WHAT NEEDS TO BE DONE: Using the text on bottom-up and top-down approaches, decide whether each statement below agrees with it. For each, answer yes or no and quote the deciding words. 1. The bottom-up approach allows faster delivery and market entry. 2. The chief risk of the top-down approach is that built entities may not be compatible. 3. Building in phases ends with full functionality at the final V1.0 release.

PAGE:

━━━━━━━━━━━━━━━━━━━━

From bottom to top much can be lost

I’ve not been here for long. Not because I wouldn’t have had things to say – I actually had to say a lot, but it all went into our company’s architecture documentation. 100s of pages of high level designs, dependencies, relations, segregations, inputs, outputs, … and all of that boring stuff. Down the track of this work, one of the most important conversations with stakeholders and builders all-the-same was the one of the

Bottom-up versus top-down approach

Obviously – as with everything in life (well: nearly everything) – there’s 2 approaches to create blueprint documents/specifications and build the needed services accordingly: Bottom-up and top-down. In our case, the question arose wrt the framework of delivery support systems (operations support as well as business support systems) and the process of building/integrating them.

How to bottom-up or top-down?

The bottom-up approach focuses first on a few requirements to be defined in order to set expectations, then builds the stack according to the respective phase’s needs and derives the definitions accordingly. This approach is more “chaos” and ad-hoc driven and might serve a demo-led approach; at the same time it bears a few significant risks:

  • effort and cost consumption without properly defined product and architecture strategy
  • build and throw-away effects due to late findings
  • build and accept; i.e.: a prototype might be considered more mature than it actually is (under the hood) which would later result in very poor and endangering service quality
  • increased effort for keeping information through working teams synced
  • missing the point where neither the architecture not its Operations scale anymore and where a change of approach/setup is necessary (especially wrt OPS)

While the bottom-up approach clearly has the advantage of more rapid delivery and market-entry, it seriously endangers technical debt to be created:

Technical Debt (as defined by Ward Cunningham):

“If we failed to make our program align with what we then understood to be the proper way to think about our fin objects, then we were going to continue to stumble on that disagreement which is like paying interest on a loan.” – Ward Cunningham (http://agile.dzone.com/articles/understand-high-cost-technical)

Hence, as a pre-requisite for this approach to be working, one must seek upfront clarity about

  • which ecosystem/framework services to build
  • around which products
  • which relations to create – and (!) maintain

which within the top-down approach might evolve and shape during the pyramid’s first layer. The top-down approach also has the advantage of an all-know-all effect which can allow for utmost work parallelity while at the same time ensure compatibility of built entities. Its risk – however – is first and foremost the late creation of content/deliverables, hence later demo, later feedback, later market-entry, etc…

Phase-mode

Additional complexity is added when building the above in phases; i.e. from limited functionality offered to a limited amount of users in a first phase (e.g. Alpha) to offering full functionality at the final V1.0 release.

━━━━━━━━━━━━━━━━━━━━

STORED ROWS:
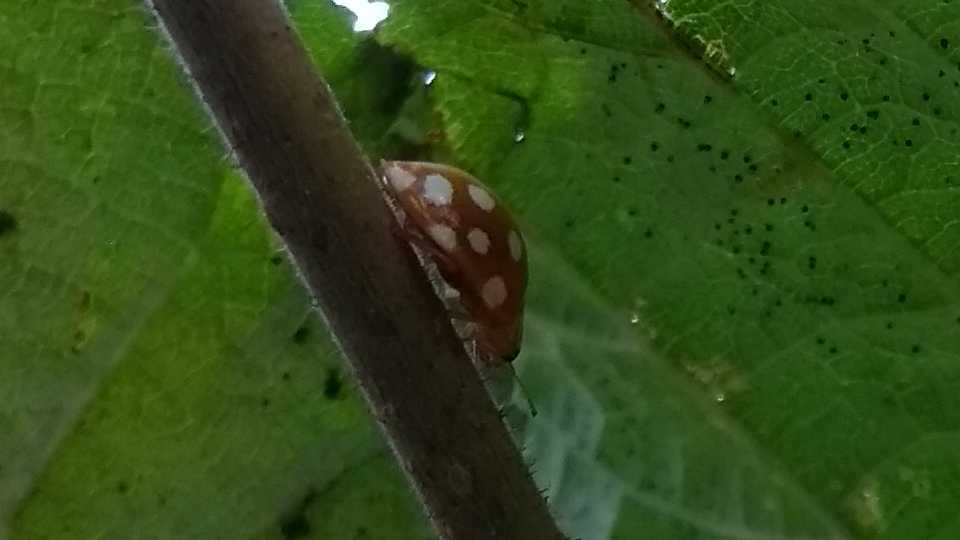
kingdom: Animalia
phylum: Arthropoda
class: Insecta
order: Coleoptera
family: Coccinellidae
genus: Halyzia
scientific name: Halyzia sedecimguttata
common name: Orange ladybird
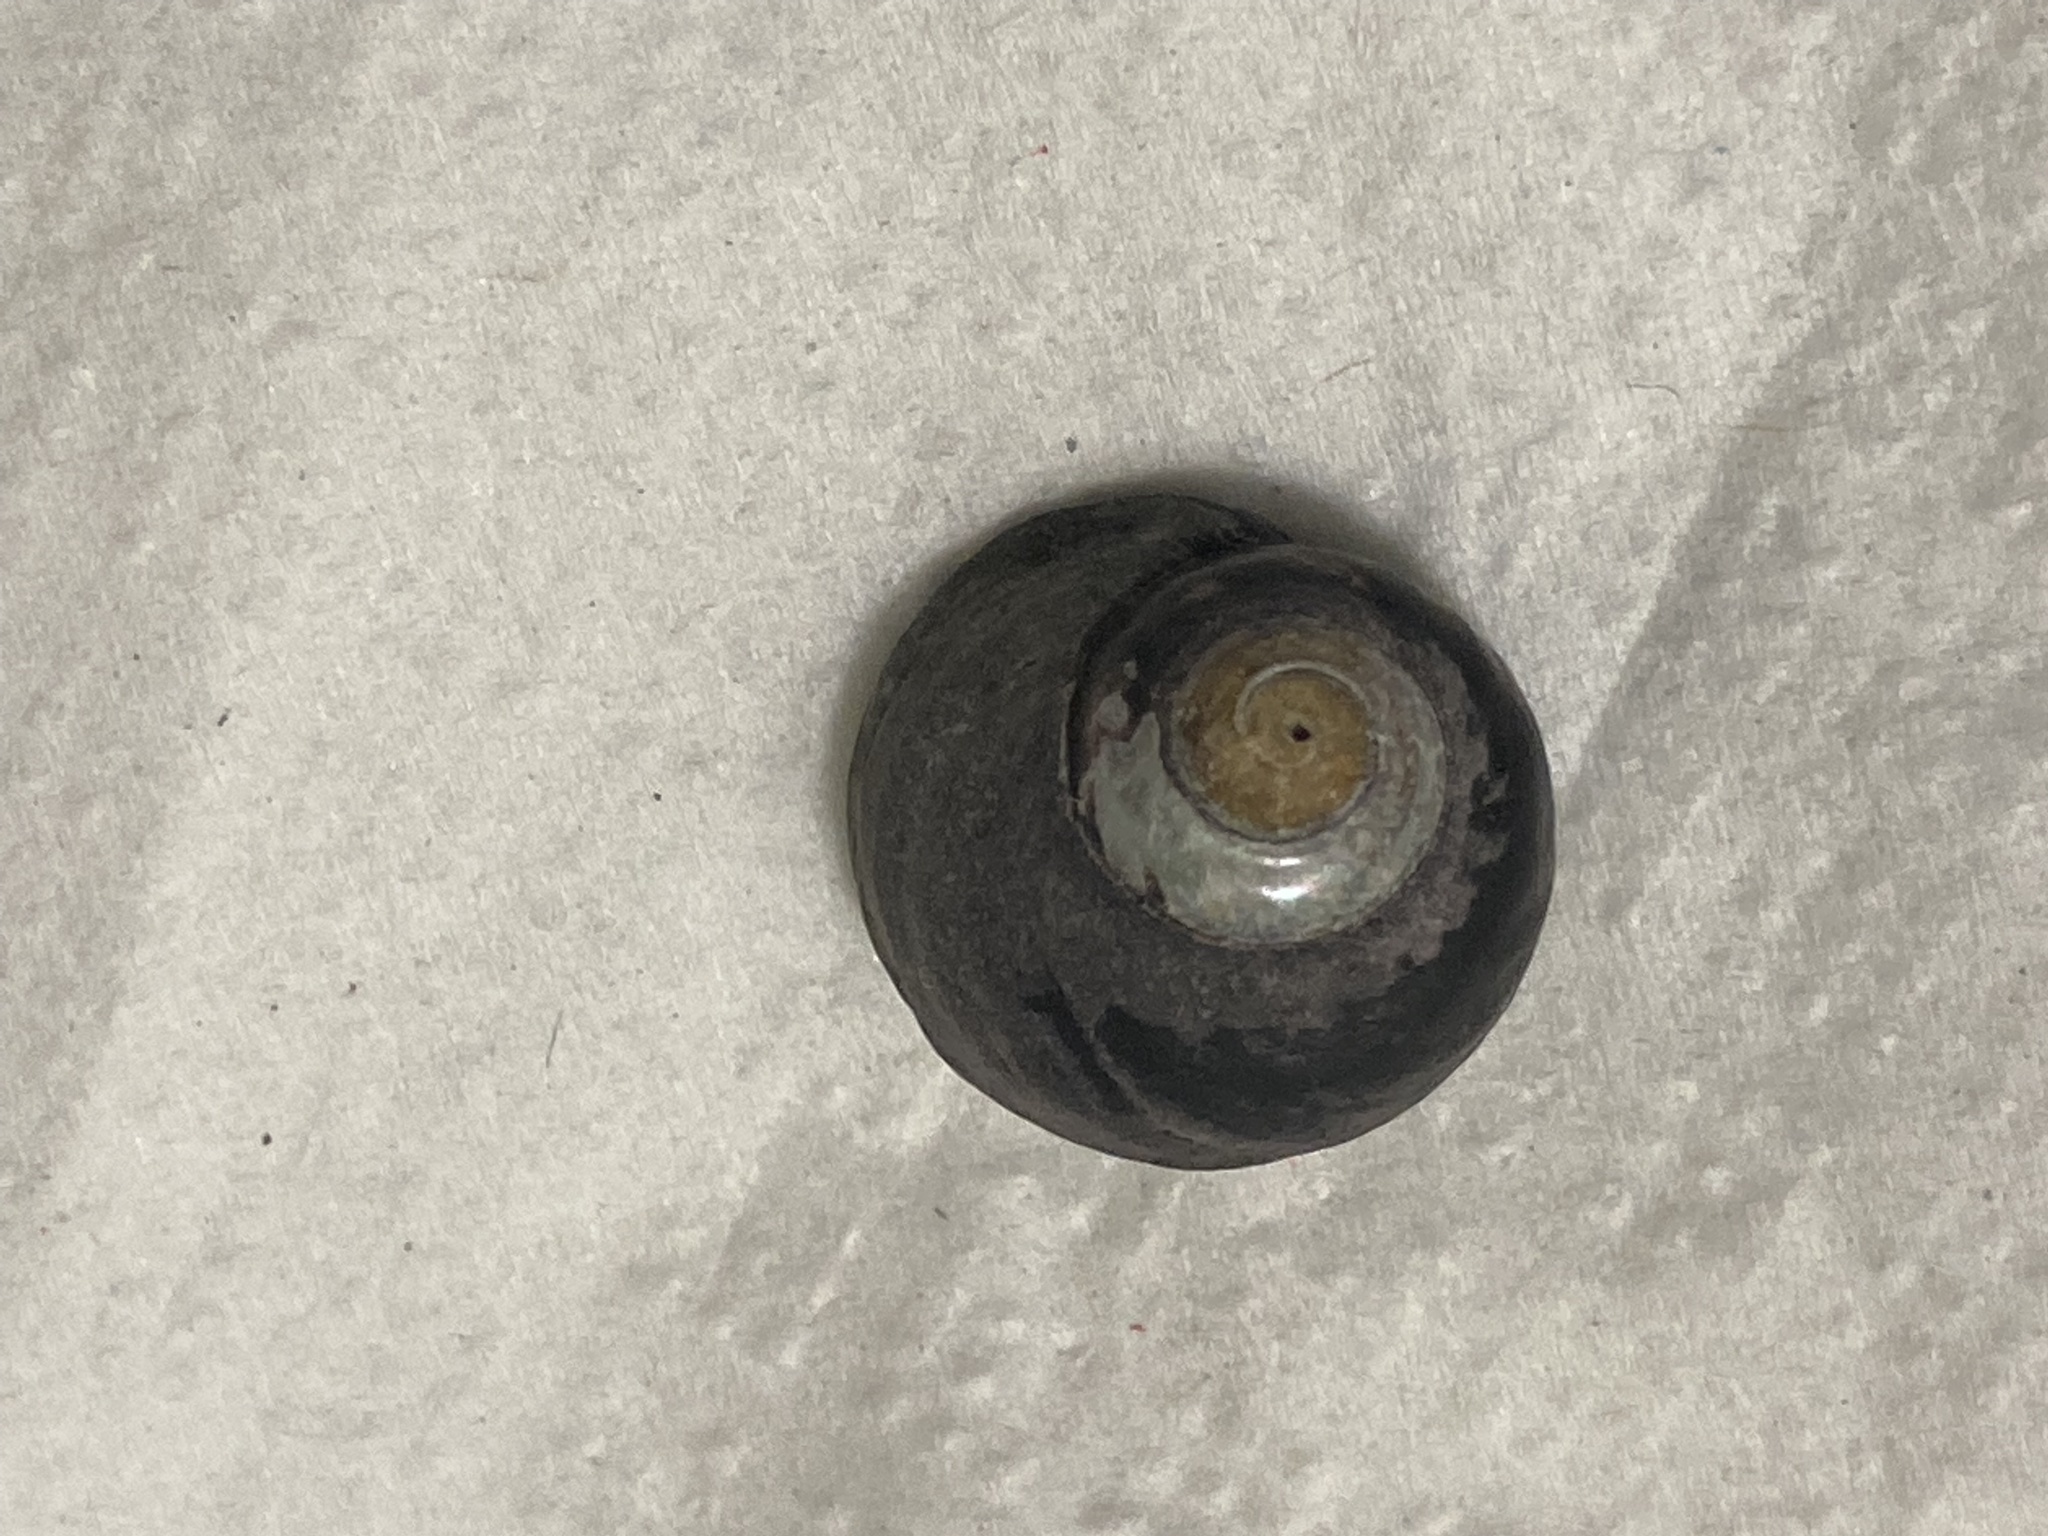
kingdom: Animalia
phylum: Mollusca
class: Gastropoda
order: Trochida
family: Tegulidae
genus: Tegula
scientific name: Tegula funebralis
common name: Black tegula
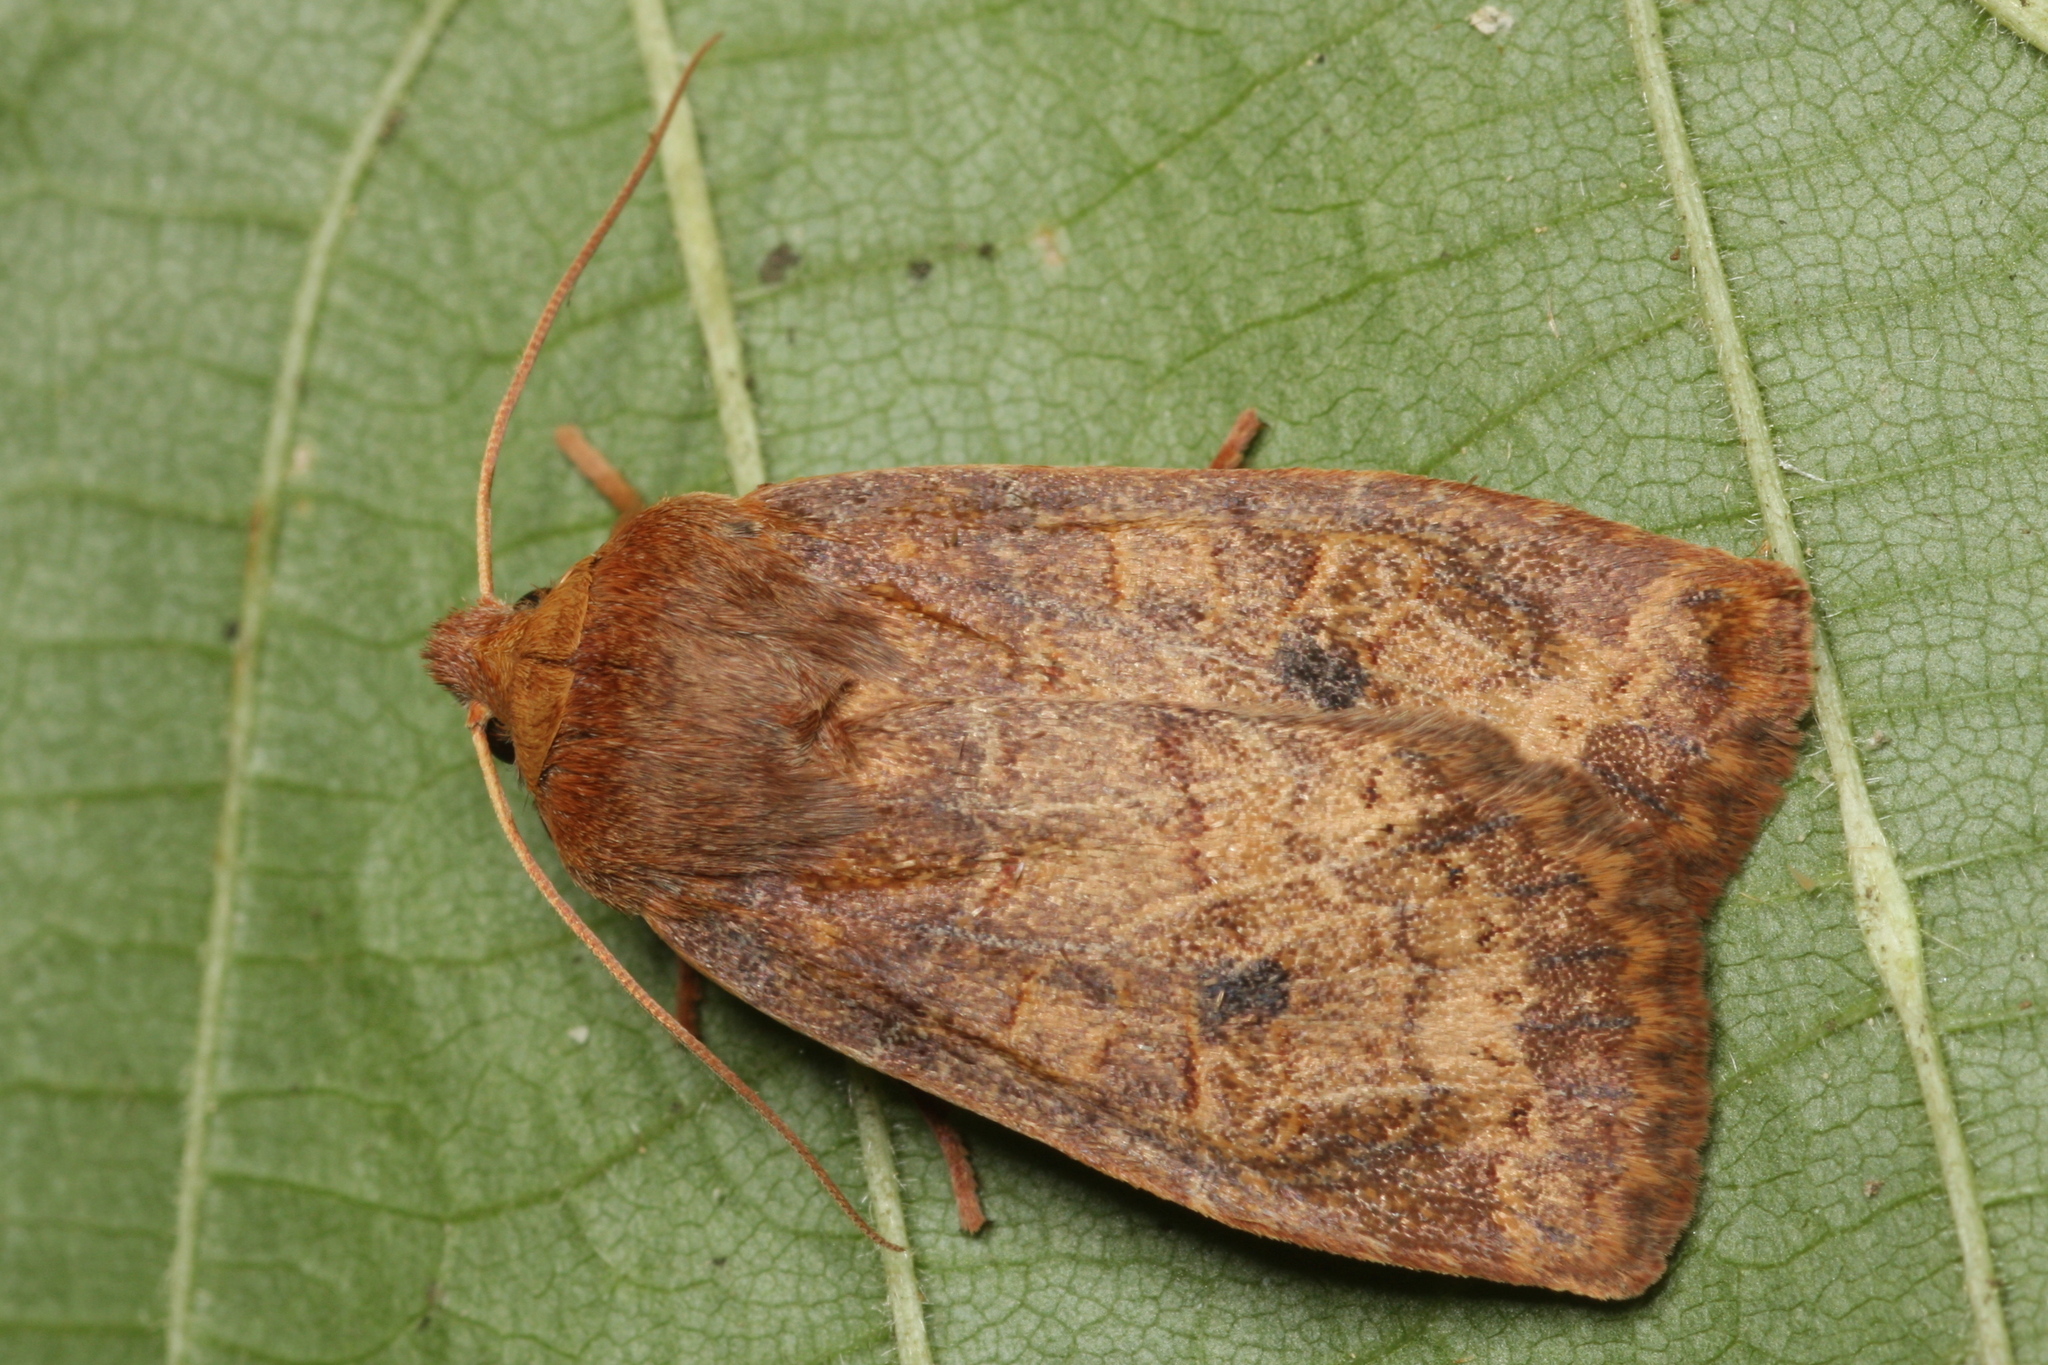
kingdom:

━━━━━━━━━━━━━━━━━━━━

ANSWER TO THE EXERCISE:
1. Yes: "the bottom-up approach clearly has the advantage of more rapid delivery and market-entry"
2. No: "Its risk – however – is first and foremost the late creation of content/deliverables"
3. Yes: "to offering full functionality at the final V1.0 release"